RoofNet: A Global Multimodal Dataset for Roof Material Classification
This dataset fills a critical gap in global exposure data for disaster risk modeling, enabling more accurate vulnerability assessments for earthquakes, floods, wildfires, and hurricanes.
RoofNet introduces the largest and most geographically diverse multimodal dataset for roof material classification, comprising over 51,500 samples from 184 sites, to address the lack of global roof material data for natural hazard vulnerability modeling. The dataset pairs satellite imagery with text annotations and uses vision-language modeling with prompt tuning to classify 14 roofing types.

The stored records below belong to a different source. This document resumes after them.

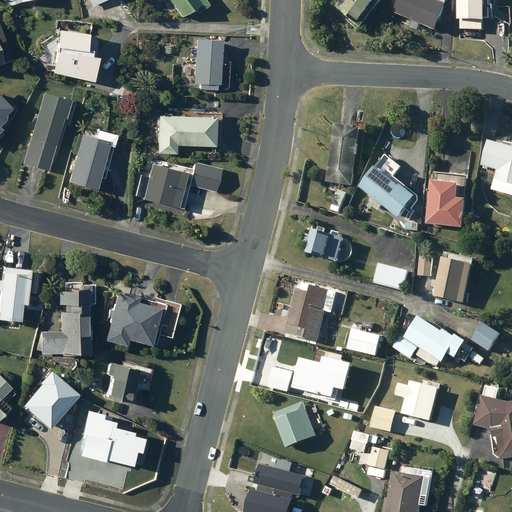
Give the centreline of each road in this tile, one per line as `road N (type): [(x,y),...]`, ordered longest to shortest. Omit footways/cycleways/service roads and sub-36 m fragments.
road 1 (residential): [(245,273),(0,209)]
road 2 (residential): [(184,511),(245,273)]
road 3 (residential): [(283,71),(511,89)]
road 4 (residential): [(245,273),(283,71)]
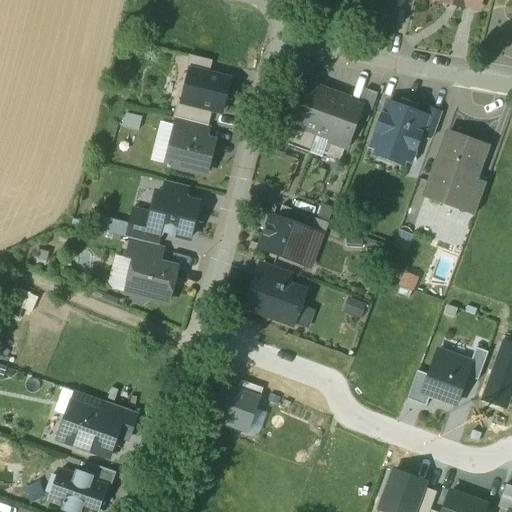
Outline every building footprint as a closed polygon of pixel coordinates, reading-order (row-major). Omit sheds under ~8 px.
[(185,68),(189,69),(209,74),(212,62),(189,56),(185,68)] [(181,102),(180,106),(211,114),(222,117),(231,80),(209,74),(189,69),(181,102)] [(315,87),(313,92),(300,87),(288,121),(288,122),(317,132),(332,93),(315,87)] [(365,89),(358,108),(359,109),(355,118),(367,122),(377,94),(365,89)] [(348,99),(332,93),(317,132),(346,143),(355,118),(359,109),(358,108),(346,104),(348,99)] [(177,119),(208,126),(211,114),(180,106),(181,102),(177,101),(173,117),(177,119)] [(401,107),(388,102),(384,115),(382,114),(376,132),(377,132),(371,148),(377,150),(375,156),(401,165),(403,159),(409,162),(414,149),(415,150),(421,133),(420,133),(420,131),(426,116),(425,116),(413,111),(415,106),(403,102),(401,107)] [(442,114),(428,109),(425,116),(426,116),(420,131),(433,136),(442,114)] [(208,126),(177,119),(174,133),(205,140),(208,126)] [(317,132),(288,122),(281,142),(309,153),(317,132)] [(346,143),(317,132),(309,153),(338,163),(346,143)] [(205,140),(174,133),(166,165),(206,175),(214,142),(205,140)] [(465,144),(447,137),(425,198),(464,212),(475,182),(488,148),(467,140),(465,144)] [(188,187),(166,182),(163,194),(185,200),(188,187)] [(475,182),(464,212),(474,216),(485,186),(475,182)] [(163,194),(156,193),(151,214),(148,226),(147,229),(160,233),(189,240),(199,203),(185,200),(163,194)] [(313,218),(282,206),(277,219),(309,231),(313,218)] [(151,214),(133,210),(130,222),(148,226),(151,214)] [(277,219),(271,217),(260,248),(303,264),(314,233),(309,231),(277,219)] [(148,226),(130,222),(126,238),(129,239),(130,238),(156,245),(156,246),(157,246),(160,233),(147,229),(148,226)] [(345,248),(362,248),(362,239),(347,231),(345,248)] [(156,245),(130,238),(129,239),(125,258),(134,261),(134,259),(160,266),(161,265),(165,248),(157,246),(156,246),(156,245)] [(160,266),(134,259),(134,261),(126,293),(132,295),(132,296),(135,302),(143,304),(149,300),(149,299),(167,303),(176,269),(161,265),(160,266)] [(294,274),(265,263),(260,276),(289,287),(294,274)] [(402,273),(397,286),(413,292),(417,280),(402,273)] [(260,276),(259,276),(253,291),(252,290),(246,307),(293,324),(300,305),(304,293),(289,287),(260,276)] [(313,310),(300,305),(293,324),(306,329),(313,310)] [(511,346),(505,344),(484,400),(505,408),(511,388),(511,346)] [(467,377),(478,381),(489,353),(477,349),(472,363),(467,377)] [(467,377),(472,363),(438,351),(428,376),(422,393),(430,396),(457,405),(467,377)] [(407,400),(426,407),(430,396),(422,393),(428,376),(417,372),(407,400)] [(237,392),(259,400),(263,389),(241,381),(237,392)] [(237,392),(223,387),(212,418),(247,431),(259,400),(237,392)] [(58,442),(110,458),(117,436),(122,420),(104,414),(70,403),(58,442)] [(128,440),(137,413),(107,403),(104,414),(122,420),(117,436),(128,440)] [(115,473),(88,464),(84,475),(107,483),(103,493),(108,495),(115,473)] [(84,475),(76,472),(75,476),(60,470),(58,476),(51,495),(49,501),(64,506),(63,510),(69,511),(79,511),(80,511),(96,511),(98,507),(101,507),(103,506),(104,505),(105,502),(105,500),(104,498),(102,497),(103,493),(107,483),(84,475)] [(393,472),(379,510),(383,511),(413,511),(422,488),(424,483),(393,472)] [(53,474),(46,493),(51,495),(58,476),(53,474)] [(510,511),(511,511),(511,486),(506,485),(498,508),(510,511)] [(424,488),(413,511),(429,511),(437,493),(424,488)] [(483,511),(486,506),(450,493),(442,511),(483,511)]
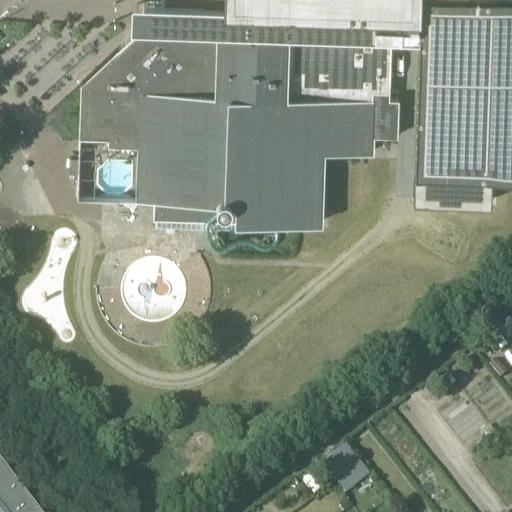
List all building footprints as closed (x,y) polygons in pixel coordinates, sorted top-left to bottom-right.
[(81,84),(79,138),(110,138),(110,145),(141,146),(139,198),(154,199),(154,217),(156,217),(156,224),(212,226),(224,227),(242,227),(242,226),(243,220),(322,222),(324,150),(373,152),(373,135),(397,136),(398,136),(399,99),(390,98),(390,91),(398,91),(398,90),(390,89),(392,34),(417,35),(419,35),(421,35),(421,0),(162,0),(163,3),(143,3),(143,26),(142,26),(119,48),(81,83),(81,84)] [(418,37),(414,171),(415,171),(414,199),(491,202),(492,178),(492,176),(511,176),(511,0),(421,0),(421,35),(419,35),(419,37),(418,37)] [(500,379),(507,374),(497,360),(490,366),(500,379)] [(0,511),(39,511),(0,460),(0,511)] [(345,501),(338,506),(343,511),(344,511),(350,507),(345,501)]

Natural disasters are increasing in frequency and severity, causing hundreds of billions of dollars in damage annually and posing growing threats to infrastructure and human livelihoods. Accurate data on roofing materials is critical for modeling building vulnerability to natural hazards such as earthquakes, floods, wildfires, and hurricanes, yet such data remain unavailable. To address this gap, we introduce RoofNet, the largest and most geographically diverse novel multimodal dataset to date, comprising over 51,500 samples from 184 geographically diverse sites pairing high-resolution Earth Observation (EO) imagery with curated text annotations for global roof material classification. RoofNet includes geographically diverse satellite imagery labeled with 14 key roofing types and is designed to enhance the fidelity of global exposure datasets through vision-language modeling (VLM). We sample EO tiles from climatically and architecturally distinct regions to construct a representative dataset. A subset of 6,000 images was annotated in collaboration with domain experts to fine-tune a VLM. We used geographic- and material-aware prompt tuning to enhance class separability. The fine-tuned model was then applied to the remaining EO tiles, with predictions refined through rule-based and human-in-the-loop verification. In addition to material labels, RoofNet provides rich metadata including roof shape, footprint area, solar panel presence, and indicators of mixed roofing materials (e.g., HVAC systems). The dataset used in earlier experiments has been removed due to licensing constraints related to imagery sources. Results based on this dataset should be interpreted with caution. Updated experiments using compliant data are in progress.